To-do item:
Text in the records must be reproduced exactly, and pictures must be skipped.
[Opening Given data section]
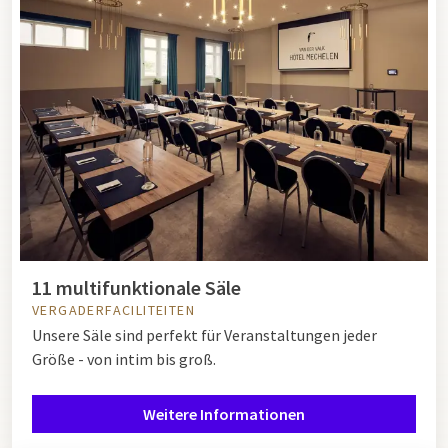
11 multifunktionale Säle
VERGADERFACILITEITEN
Unsere Säle sind perfekt für Veranstaltungen jeder
Größe - von intim bis groß.
Weitere Informationen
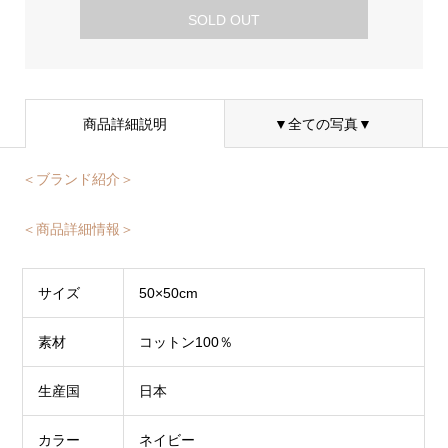
SOLD OUT
商品詳細説明
▼全ての写真▼
＜ブランド紹介＞
＜商品詳細情報＞
サイズ
50×50cm
素材
コットン100％
生産国
日本
カラー
ネイビー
[Closing Given data section]
Task answer:
11 multifunktionale Säle
VERGADERFACILITEITEN
Unsere Säle sind perfekt für Veranstaltungen jeder
Größe - von intim bis groß.
Weitere Informationen
SOLD OUT
商品詳細説明
▼全ての写真▼
＜ブランド紹介＞
＜商品詳細情報＞
サイズ
50×50cm
素材
コットン100％
生産国
日本
カラー
ネイビー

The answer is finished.